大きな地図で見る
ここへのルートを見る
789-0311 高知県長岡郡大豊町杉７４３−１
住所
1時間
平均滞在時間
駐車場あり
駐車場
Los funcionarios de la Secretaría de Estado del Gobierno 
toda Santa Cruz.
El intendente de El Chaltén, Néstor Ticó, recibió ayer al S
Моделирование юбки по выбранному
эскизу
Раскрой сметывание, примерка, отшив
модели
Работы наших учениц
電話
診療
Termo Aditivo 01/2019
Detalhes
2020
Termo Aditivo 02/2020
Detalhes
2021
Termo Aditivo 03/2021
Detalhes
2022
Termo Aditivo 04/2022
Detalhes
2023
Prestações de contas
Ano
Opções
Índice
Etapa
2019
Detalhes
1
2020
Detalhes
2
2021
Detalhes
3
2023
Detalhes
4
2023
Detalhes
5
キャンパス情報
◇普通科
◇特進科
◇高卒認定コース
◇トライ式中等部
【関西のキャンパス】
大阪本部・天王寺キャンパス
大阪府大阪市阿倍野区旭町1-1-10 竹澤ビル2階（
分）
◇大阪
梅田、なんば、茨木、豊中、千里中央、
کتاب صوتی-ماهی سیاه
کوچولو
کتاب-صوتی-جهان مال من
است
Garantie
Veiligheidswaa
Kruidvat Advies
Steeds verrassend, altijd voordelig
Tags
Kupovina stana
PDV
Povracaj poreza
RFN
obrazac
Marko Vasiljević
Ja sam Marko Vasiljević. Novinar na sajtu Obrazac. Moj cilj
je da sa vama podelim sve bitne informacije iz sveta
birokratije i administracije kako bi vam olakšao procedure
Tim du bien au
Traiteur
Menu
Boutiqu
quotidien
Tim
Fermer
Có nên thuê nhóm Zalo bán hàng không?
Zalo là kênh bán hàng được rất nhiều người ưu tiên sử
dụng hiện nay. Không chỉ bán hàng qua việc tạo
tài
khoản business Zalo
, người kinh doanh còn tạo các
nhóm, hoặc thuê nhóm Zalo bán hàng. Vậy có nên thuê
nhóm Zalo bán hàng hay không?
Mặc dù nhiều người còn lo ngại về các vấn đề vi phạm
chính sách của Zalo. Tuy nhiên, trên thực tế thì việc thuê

== == ==

Assigned task:
Can you filter the items above down to the lines that contain the word "người" and copy each of those lines in full?

Solution for this task:
Zalo là kênh bán hàng được rất nhiều người ưu tiên sử
, người kinh doanh còn tạo các
Mặc dù nhiều người còn lo ngại về các vấn đề vi phạm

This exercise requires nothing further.